Yesterday's Twelfth of July festival of sectarianism resulted in some of the worst rioting in Belfast in a very long time.
While the Orange Order complained about being compared to the Ku Klux Klan and claimed that Protestants were facing ethnic cleansing in the north of Ireland, the Real IRA let everyone know that they haven't gone away.
People tend to fly off the handle when the economy is bad, jobs are being lost and the unemployed have little more to do than toss petrol bombs and rocks.
Ambitious plans to turn the Twelfth of July into "Orangefest" and make it a fun-filled tourist attraction have fallen as flat as another project that has gone nowhere.

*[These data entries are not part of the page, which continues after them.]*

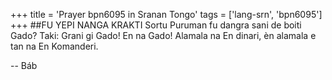 +++
title = 'Prayer bpn6095 in Sranan Tongo'
tags = ['lang-srn', 'bpn6095']
+++
##FU YEPI NANGA KRAKTI 
Sortu Puruman fu dangra sani de boiti Gado? Taki: Grani gi Gado! En na Gado! Alamala na En dinari, èn alamala e tan na En Komanderi.

-- Báb

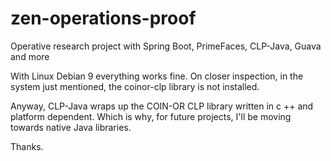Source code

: # zen-operations-proof

Operative research project with Spring Boot, PrimeFaces, CLP-Java, Guava and more

With Linux Debian 9 everything works fine.
On closer inspection, in the system just mentioned, the coinor-clp library is not installed.

Anyway, CLP-Java wraps up the COIN-OR CLP library written in c ++ and platform dependent. Which is why, for future projects, I'll be moving towards native Java libraries.

Thanks.
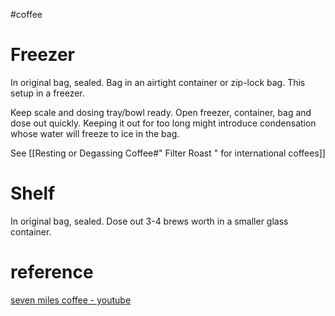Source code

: #coffee 
# Freezer
In original bag, sealed. Bag in an airtight container or zip-lock bag. 
This setup in a freezer.

Keep scale and dosing tray/bowl ready.
Open freezer, container, bag and dose out quickly.
Keeping it out for too long might introduce condensation whose water will freeze to ice in the bag.

See [[Resting or Degassing Coffee#" Filter Roast " for international coffees]]

# Shelf
In original bag, sealed.
Dose out 3-4 brews worth in a smaller glass container.
# reference
[seven miles coffee - youtube](https://youtu.be/PcQIIeaYmRE?si=ScpDP7A4EI8RRdml)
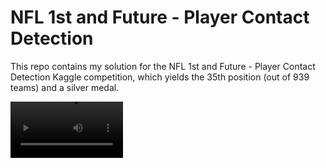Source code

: # NFL 1st and Future - Player Contact Detection

This repo contains my solution for the NFL 1st and Future - Player Contact Detection Kaggle competition, which yields the 35th position (out of 939 teams) and a silver medal.

<video src='sample-output.mp4' width=180/>

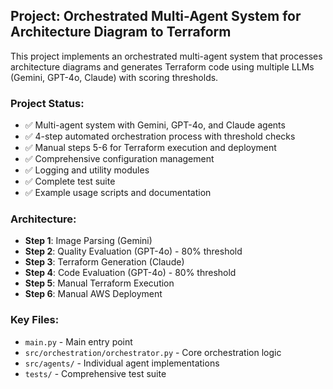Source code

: <!-- Use this file to provide workspace-specific custom instructions to Copilot -->

## Project: Orchestrated Multi-Agent System for Architecture Diagram to Terraform

This project implements an orchestrated multi-agent system that processes architecture diagrams and generates Terraform code using multiple LLMs (Gemini, GPT-4o, Claude) with scoring thresholds.

### Project Status:
- ✅ Multi-agent system with Gemini, GPT-4o, and Claude agents
- ✅ 4-step automated orchestration process with threshold checks  
- ✅ Manual steps 5-6 for Terraform execution and deployment
- ✅ Comprehensive configuration management
- ✅ Logging and utility modules
- ✅ Complete test suite
- ✅ Example usage scripts and documentation

### Architecture:
- **Step 1**: Image Parsing (Gemini)
- **Step 2**: Quality Evaluation (GPT-4o) - 80% threshold
- **Step 3**: Terraform Generation (Claude) 
- **Step 4**: Code Evaluation (GPT-4o) - 80% threshold
- **Step 5**: Manual Terraform Execution
- **Step 6**: Manual AWS Deployment

### Key Files:
- `main.py` - Main entry point
- `src/orchestration/orchestrator.py` - Core orchestration logic
- `src/agents/` - Individual agent implementations
- `tests/` - Comprehensive test suite
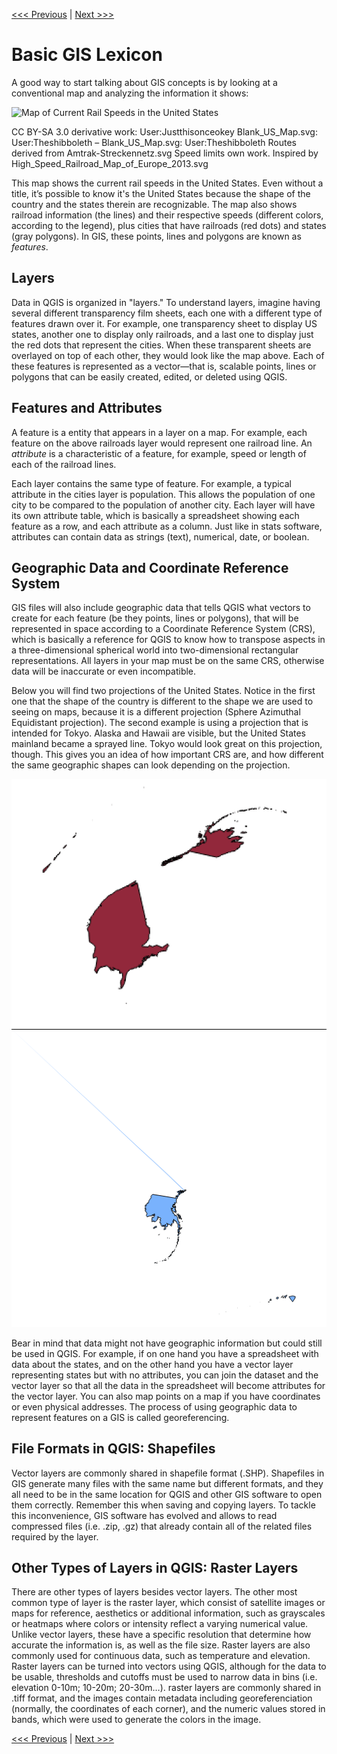 [<<< Previous](../README.md)  | [Next >>>](2setup.md)  

# Basic GIS Lexicon

A good way to start talking about GIS concepts is by looking at a conventional map and analyzing the information it shows:

![Map of Current Rail Speeds in the United States](images/usamap.png)

CC BY-SA 3.0 derivative work: User:Justthisonceokey Blank_US_Map.svg: User:Theshibboleth – Blank_US_Map.svg: User:Theshibboleth Routes derived from Amtrak-Streckennetz.svg Speed limits own work. Inspired by High_Speed_Railroad_Map_of_Europe_2013.svg

This map shows the current rail speeds in the United States. Even without a title, it’s possible to know it's the United States because the shape of the country and the states therein are recognizable. The map also shows railroad information (the lines) and their respective speeds (different colors, according to the legend), plus cities that have railroads (red dots) and states (gray polygons). In GIS, these points, lines and polygons are known as *features*.

## Layers

Data in QGIS is organized in "layers." To understand layers, imagine having several different transparency film sheets, each one with a different type of features drawn over it. For example, one transparency sheet to display US states, another one to display only railroads, and a last one to display just the red dots that represent the cities. When these transparent sheets are overlayed on top of each other, they would look like the map above. Each of these features is represented as a vector—that is, scalable points, lines or polygons that can be easily created, edited, or deleted using QGIS.

## Features and Attributes

A feature is a entity that appears in a layer on a map. For example, each feature on the above railroads layer would represent one railroad line. An *attribute* is a characteristic of a feature, for example, speed or length of each of the railroad lines.

Each layer contains the same type of feature. For example, a typical attribute in the cities layer is population. This allows the population of one city to be compared to the population of another city. Each layer will have its own attribute table, which is basically a spreadsheet showing each feature as a row, and each attribute as a column. Just like in stats software, attributes can contain data as strings (text), numerical, date, or boolean.

## Geographic Data and Coordinate Reference System

GIS files will also include geographic data that tells QGIS what vectors to create for each feature (be they points, lines or polygons), that will be represented in space according to a Coordinate Reference System (CRS), which is basically a reference for QGIS to know how to transpose aspects in a three-dimensional spherical world into two-dimensional rectangular representations. All layers in your map must be on the same CRS, otherwise data will be inaccurate or even incompatible.

Below you will find two projections of the United States. Notice in the first one that the shape of the country is different to the shape we are used to seeing on maps, because it is a different projection (Sphere Azimuthal Equidistant projection). The second example is using a projection that is intended for Tokyo. Alaska and Hawaii are visible, but the United States mainland became a sprayed line. Tokyo would look great on this projection, though. This gives you an idea of how important CRS are, and how different the same geographic shapes can look depending on the projection.

![Sphere Azimuthal Equidistant projection](images/proy1.png)  ![Tokyo Japan Plane Rectangular CS XVIII](images/proy2.png)

Bear in mind that data might not have geographic information but could still be used in QGIS. For example, if on one hand you have a spreadsheet with data about the states, and on the other hand you have a vector layer representing states but with no attributes, you can join the dataset and the vector layer so that all the data in the spreadsheet will become attributes for the vector layer. You can also map points on a map if you have coordinates or even physical addresses. The process of using geographic data to represent features on a GIS is called georeferencing. 

## File Formats in QGIS: Shapefiles

Vector layers are commonly shared in shapefile format (.SHP). Shapefiles in GIS generate many files with the same name but different formats, and they all need to be in the same location for QGIS and other GIS software to open them correctly. Remember this when saving and copying layers. To tackle this inconvenience, GIS software has evolved and allows to read compressed files (i.e. .zip, .gz) that already contain all of the related files required by the layer.

## Other Types of Layers in QGIS: Raster Layers

There are other types of layers besides vector layers. The other most common type of layer is the raster layer, which consist of satellite images or maps for reference, aesthetics or additional information, such as grayscales or heatmaps where colors or intensity reflect a varying numerical value. Unlike vector layers, these have a specific resolution that determine how accurate the information is, as well as the file size. Raster layers are also commonly used for continuous data, such as temperature and elevation. Raster layers can be turned into vectors using QGIS, although for the data to be usable, thresholds and cutoffs must be used to narrow data in bins (i.e. elevation 0-10m; 10-20m; 20-30m…). raster layers are commonly shared in .tiff format, and the images contain metadata including georeferenciation (normally, the coordinates of each corner), and the numeric values stored in bands, which were used to generate the colors in the image.

[<<< Previous](../README.md)  | [Next >>>](2setup.md)  
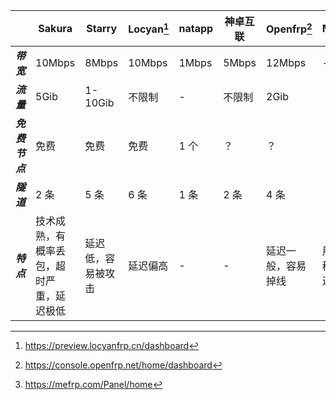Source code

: 
|            | **Sakura**           | **Starry** | **Locyan**[^1] | **natapp** | **神卓互联** | **Openfrp**[^2] | **Mossfrp** | **mefrp**[^3] |     |
| ---------- | -------------------- | ---------- | -------------- | ---------- | -------- | --------------- | ----------- | ------------- | --- |
| ***带宽***   | 10Mbps               | 8Mbps      | 10Mbps         | 1Mbps      | 5Mbps    | 12Mbps          | -           | 12Mbps        |     |
| ***流量***   | 5Gib                 | 1-10Gib    | 不限制            | -          | 不限制      | 2Gib            |             |               |     |
| ***免费节点*** | 免费                   | 免费         | 免费             | 1 个         | ？        | ？               |             |               |     |
| ***隧道***   | 2 条                   | 5 条         | 6 条             | 1 条         | 2 条       | 4 条              |             |               |     |
| ***特点***   | 技术成熟，有概率丢包，超时严重，延迟极低 | 延迟低，容易被攻击  | 延迟偏高           | -          | -        | 延迟一般，容易掉线       | 用户少，稳定，延迟一般 |               |     |

[^1]:https://preview.locyanfrp.cn/dashboard
[^2]:https://console.openfrp.net/home/dashboard 
[^3]:https://mefrp.com/Panel/home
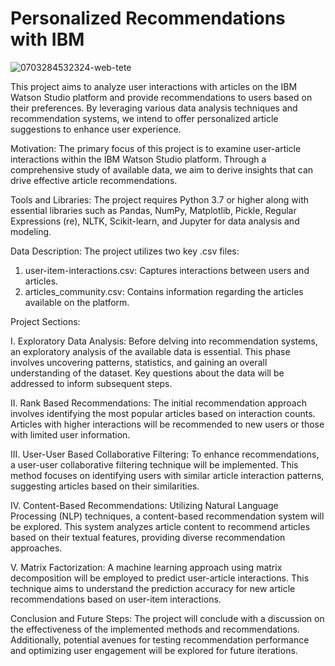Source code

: # Personalized Recommendations with IBM
![0703284532324-web-tete](https://github.com/AlJawharhALOtaibi/ArticleIntel/assets/87391133/82bb1809-43b5-4b08-9c74-84b08148e06e)

This project aims to analyze user interactions with articles on the IBM Watson Studio platform and provide recommendations to users based on their preferences. By leveraging various data analysis techniques and recommendation systems, we intend to offer personalized article suggestions to enhance user experience.

Motivation:
The primary focus of this project is to examine user-article interactions within the IBM Watson Studio platform. Through a comprehensive study of available data, we aim to derive insights that can drive effective article recommendations.

Tools and Libraries:
The project requires Python 3.7 or higher along with essential libraries such as Pandas, NumPy, Matplotlib, Pickle, Regular Expressions (re), NLTK, Scikit-learn, and Jupyter for data analysis and modeling.

Data Description:
The project utilizes two key .csv files:
1. user-item-interactions.csv: Captures interactions between users and articles.
2. articles_community.csv: Contains information regarding the articles available on the platform.

Project Sections:

I. Exploratory Data Analysis:
Before delving into recommendation systems, an exploratory analysis of the available data is essential. This phase involves uncovering patterns, statistics, and gaining an overall understanding of the dataset. Key questions about the data will be addressed to inform subsequent steps.

II. Rank Based Recommendations:
The initial recommendation approach involves identifying the most popular articles based on interaction counts. Articles with higher interactions will be recommended to new users or those with limited user information.

III. User-User Based Collaborative Filtering:
To enhance recommendations, a user-user collaborative filtering technique will be implemented. This method focuses on identifying users with similar article interaction patterns, suggesting articles based on their similarities.

IV. Content-Based Recommendations:
Utilizing Natural Language Processing (NLP) techniques, a content-based recommendation system will be explored. This system analyzes article content to recommend articles based on their textual features, providing diverse recommendation approaches.

V. Matrix Factorization:
A machine learning approach using matrix decomposition will be employed to predict user-article interactions. This technique aims to understand the prediction accuracy for new article recommendations based on user-item interactions.

Conclusion and Future Steps:
The project will conclude with a discussion on the effectiveness of the implemented methods and recommendations. Additionally, potential avenues for testing recommendation performance and optimizing user engagement will be explored for future iterations.
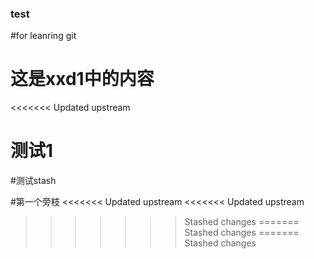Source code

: ### test
#for leanring git

# 这是xxd1中的内容

<<<<<<< Updated upstream

测试1
=======
#测试stash

#第一个旁枝
<<<<<<< Updated upstream
<<<<<<< Updated upstream
>>>>>>> Stashed changes
=======
>>>>>>> Stashed changes
=======
>>>>>>> Stashed changes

Back when a film reminded everyone of the tragedy that was the Titanic, the movers and shakers of Belfast figured out that such an interest would translate into tourists flocking to the old Harland and Wolff site to see where the doomed ocean liner was constructed.
Like all public works projects, this one was done by committee and there should be little wonder that the papers are not all signed, sealed and delivered.
The Titanic Quarter would bring new life to the empty dockyard. The Titanic Signature Project would bring in millions of pounds in revenue, with a huge exhibit of ship-related artifacts and history, all up and running in time for the 2012 centenary of the sinking.
Belfast City Council won't sign until the Northern Executive and the Belfast Harbour Commissioners sign the agreement for the funding and operating of the Titanic Quarter. No one, it seems, wants to go first. No one wants to be seen as rushing in, should the multi-million pound project turn out to be a fiasco.
At the present rate, it is estimated that there isn't much chance that the Titanic Quarter will be operational by 2012, not when construction has yet to begin in the middle of 2009.
No one is saying what the problem is, exactly, or why the various political entities won't make it legal. Is there a problem with allowing Catholics into the old Harland and Wolff shipyard? So difficult to break with tradition, and isn't it all about tradition in Belfast?